Monday, March 15, 2010

(Re)performing performance

Marina Abramović's retrospective at MoMA shows about 50 works that span the four-decade prolific career of the performance art goddess. The intensity in the galleries is mind-blowing. As you walk through, you see distorted faces, screaming mouths, bones, blood, and (real) flesh. I'm awestruck by the fact that many of these pieces were actually performed originally in the 1970s. Now we are in a new millennium, and they still seem pretty radical to many people, especially in a museum setting.

The major "oddballs" are the live naked people. They are there to reperform Abramović's works as "an endeavor to transmit the presence of the artist and make her historical performances accessible to a larger audience." I see no problem in nudity. The one thing that makes me wonder is whether the idea of "recreating performance art" can really preserve the authenticity of the original work. I think a good way to figure this out is to look back and see what Abramović was trying to say with her original performances.

A prevailing theme of her performances is the body. The vulnerability of it. The best-known example is Rhythm 0 (1971). She stood there passively for six hours, allowing the audience to do whatever they want to do to her body with the 72 objects she selected on the table. They could tear off her clothes, tickle her with the feather, cut her with the knife, and even point a loaded pistol at her head. Admittedly, the presence of the original performer was powerful. But would the performance lose its meanings if it were someone else's body? It was not about her. The horror could have applied to any body, really. At the MoMA show, Luminosity (1997) has been recreated. The young female sitting on the bicycle seat up on the wall is so lonely and exposed. So helplessly vulnerable although there's no immediate threat in sight. What you see here is not Abramović at Sean Kelly Gallery, but you can still feel the strong sensational quality of the work in this reperformance.

Rhythm 0, 1971

Luminosity, 1997

After Abramović met Ulay in 1976, the couple started to perform together. Relation became an apparent strong subject.

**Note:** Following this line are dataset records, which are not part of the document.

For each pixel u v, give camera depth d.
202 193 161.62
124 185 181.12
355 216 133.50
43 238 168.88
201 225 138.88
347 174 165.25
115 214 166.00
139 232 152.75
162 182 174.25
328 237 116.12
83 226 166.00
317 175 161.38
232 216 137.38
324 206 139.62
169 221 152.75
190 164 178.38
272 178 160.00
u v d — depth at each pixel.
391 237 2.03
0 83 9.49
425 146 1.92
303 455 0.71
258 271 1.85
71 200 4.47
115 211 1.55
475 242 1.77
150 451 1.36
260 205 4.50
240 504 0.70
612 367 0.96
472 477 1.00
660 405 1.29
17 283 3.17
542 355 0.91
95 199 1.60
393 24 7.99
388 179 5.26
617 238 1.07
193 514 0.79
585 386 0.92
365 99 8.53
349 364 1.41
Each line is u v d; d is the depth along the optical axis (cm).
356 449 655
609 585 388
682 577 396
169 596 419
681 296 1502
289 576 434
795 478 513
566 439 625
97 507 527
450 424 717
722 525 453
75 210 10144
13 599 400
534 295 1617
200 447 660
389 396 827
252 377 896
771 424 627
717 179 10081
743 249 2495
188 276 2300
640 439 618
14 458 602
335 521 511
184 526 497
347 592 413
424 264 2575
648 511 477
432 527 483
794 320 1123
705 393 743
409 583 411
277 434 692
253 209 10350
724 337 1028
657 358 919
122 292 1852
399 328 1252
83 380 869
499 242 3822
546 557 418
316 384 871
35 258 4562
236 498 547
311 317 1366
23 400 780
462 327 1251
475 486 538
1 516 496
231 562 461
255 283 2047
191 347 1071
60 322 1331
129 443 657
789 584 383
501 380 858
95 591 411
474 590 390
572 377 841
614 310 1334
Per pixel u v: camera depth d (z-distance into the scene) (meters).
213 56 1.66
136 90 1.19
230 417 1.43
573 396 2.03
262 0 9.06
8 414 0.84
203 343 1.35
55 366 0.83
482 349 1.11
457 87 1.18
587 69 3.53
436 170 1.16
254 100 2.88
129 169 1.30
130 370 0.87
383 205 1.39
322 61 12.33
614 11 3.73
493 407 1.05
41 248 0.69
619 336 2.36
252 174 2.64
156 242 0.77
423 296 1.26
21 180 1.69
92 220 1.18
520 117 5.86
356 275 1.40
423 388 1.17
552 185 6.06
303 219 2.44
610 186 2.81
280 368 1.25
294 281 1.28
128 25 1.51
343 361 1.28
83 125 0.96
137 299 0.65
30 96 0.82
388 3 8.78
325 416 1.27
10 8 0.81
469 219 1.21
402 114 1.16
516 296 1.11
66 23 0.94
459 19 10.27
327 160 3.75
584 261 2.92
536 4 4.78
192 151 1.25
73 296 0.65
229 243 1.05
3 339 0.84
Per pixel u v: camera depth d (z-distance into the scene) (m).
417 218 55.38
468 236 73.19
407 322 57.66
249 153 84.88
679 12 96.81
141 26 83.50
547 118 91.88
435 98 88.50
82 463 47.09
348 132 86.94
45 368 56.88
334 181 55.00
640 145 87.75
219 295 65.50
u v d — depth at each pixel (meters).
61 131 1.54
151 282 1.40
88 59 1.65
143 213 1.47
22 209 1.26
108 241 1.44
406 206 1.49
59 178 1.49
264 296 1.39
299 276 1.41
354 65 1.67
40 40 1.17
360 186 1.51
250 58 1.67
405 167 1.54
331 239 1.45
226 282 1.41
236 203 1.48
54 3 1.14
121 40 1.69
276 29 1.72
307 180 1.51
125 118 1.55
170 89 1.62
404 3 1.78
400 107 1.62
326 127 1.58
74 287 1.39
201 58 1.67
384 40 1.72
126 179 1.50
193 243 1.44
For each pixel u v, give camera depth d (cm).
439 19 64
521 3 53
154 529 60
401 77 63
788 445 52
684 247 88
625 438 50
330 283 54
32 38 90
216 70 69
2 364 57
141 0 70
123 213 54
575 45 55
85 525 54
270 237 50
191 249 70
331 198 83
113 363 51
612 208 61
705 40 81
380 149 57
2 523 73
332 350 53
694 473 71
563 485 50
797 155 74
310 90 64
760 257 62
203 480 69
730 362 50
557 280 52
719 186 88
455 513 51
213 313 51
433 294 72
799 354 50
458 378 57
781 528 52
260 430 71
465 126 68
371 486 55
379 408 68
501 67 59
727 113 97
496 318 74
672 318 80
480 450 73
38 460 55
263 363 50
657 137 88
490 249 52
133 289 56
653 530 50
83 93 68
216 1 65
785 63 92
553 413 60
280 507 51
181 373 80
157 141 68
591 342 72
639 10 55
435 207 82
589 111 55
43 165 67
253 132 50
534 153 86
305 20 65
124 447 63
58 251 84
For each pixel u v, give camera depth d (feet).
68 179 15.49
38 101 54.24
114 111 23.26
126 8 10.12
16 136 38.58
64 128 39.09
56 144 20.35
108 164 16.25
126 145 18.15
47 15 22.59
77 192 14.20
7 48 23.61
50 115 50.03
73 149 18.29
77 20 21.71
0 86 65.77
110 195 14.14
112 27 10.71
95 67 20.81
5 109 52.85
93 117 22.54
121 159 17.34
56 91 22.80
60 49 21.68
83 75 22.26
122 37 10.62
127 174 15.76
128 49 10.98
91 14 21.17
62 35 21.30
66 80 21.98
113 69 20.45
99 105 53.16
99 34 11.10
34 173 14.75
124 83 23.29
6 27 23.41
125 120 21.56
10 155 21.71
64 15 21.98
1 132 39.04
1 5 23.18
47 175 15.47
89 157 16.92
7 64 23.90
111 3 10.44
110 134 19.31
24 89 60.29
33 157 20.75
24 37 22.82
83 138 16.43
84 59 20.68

Relation in Space (1976), Relation in Time (1977), Relation in Movement (1977)... Relation can be interdependence, like in Balance Proof (1977) where they were holding a double-sided mirror, taller than themselves, between their naked bodies. They couldn't see each other but they were both responsible for keeping the mirror upright. Relation can be combative, like in AAA-AAA (1978), in which the two keep yelling and screaming at each other. Or it may be both - a more thrilling version of complex relation in Rest Energy (1980). This time Abramović and Ulay drew a large bow and arrow, one holding each side. The arrowhead was pointing at Abramović's heart. The slightest imbalance could be fatal. This required the ultimate complete trust.

Relation in Time, 1977

Balance Proof, 1977

AAA-AAA, 1978

Rest Energy, 1980

Abramović and Ulay's interest in relation also included the relation with the audience. In Imponderabilia (1977), Abramović and Ulay stood naked inside the door frame at the entrance of Galleria Communale d'Arte Moderna in Bologna, face to face. The space between them was so narrow that people were forced to squeeze sideways between them, facing either one of them. This piece has also been reenacted at the show. Live nudity certainly intensifies the awkward intimacy. It is interesting to see the reaction in this country where people wear such a big bubble around themselves that they rarely touch each other. After passing through, some people would raise their arms, as if to celebrate surviving the biggest challenge in their lives. To my surprise, among the many shifts, there is a couple of females reperforming the piece. Isn't this supposed to be a male-female duo? On second thought, it becomes clear that the relation Abramović and Ulay tried to address was not necessarily gender-related. In fact, Abramović repeatedly disavowed any interest in the feminist movement. For them, the body is just "a unit of an individual." Although they talked about male energy and female energy, they were more interested in a third existence - something they called "That Self." It carries the combined "Vital Energy" that is caused by but not dependent on the two performers. I can see this third existence being successfully reconjured by the younger performers at MoMA.

Imponderabilia, 1977

Heraclitus said, you could not step twice into the same river, because it would be at a different time and the waters would be at a different place. Theoretically, time and place is crucial to a event. Reoccurrences would never be the same. But for Abramović, the concept of time and space was not really about the particular moment and location. (Maybe the only exception is The Great Wall Walk.) Rather, it's about the abstract notions of passage and orientation. The 17 straight hours of Relation in Time during which Abramović and Ulay sat back to back with their hair tied together (like the Na'vi people) could have been another 17-hour period of any day, including the days of the MoMA reperformaces. The entrance way in Imponderabilia was in Bologna. But it could have been any other door, including the one between the MoMA galleries. The only new work at the show, The Artist Is Present, is also a good example of Abramović's abstraction of time and space. She sits there motionless whenever the museum is open, throughout the entire duration of the exhibition. Visitors take turns to sit across the table and exchange stares with the artist as long as they want. When I was there, the guy was sitting there all day long for 7 straight hours. I saw a new Ulay, together with Abramović, flattening past, present, and future. Time became timeless, form no longer existed, material slipped into immaterial, and the MoMA atrium became a mere void.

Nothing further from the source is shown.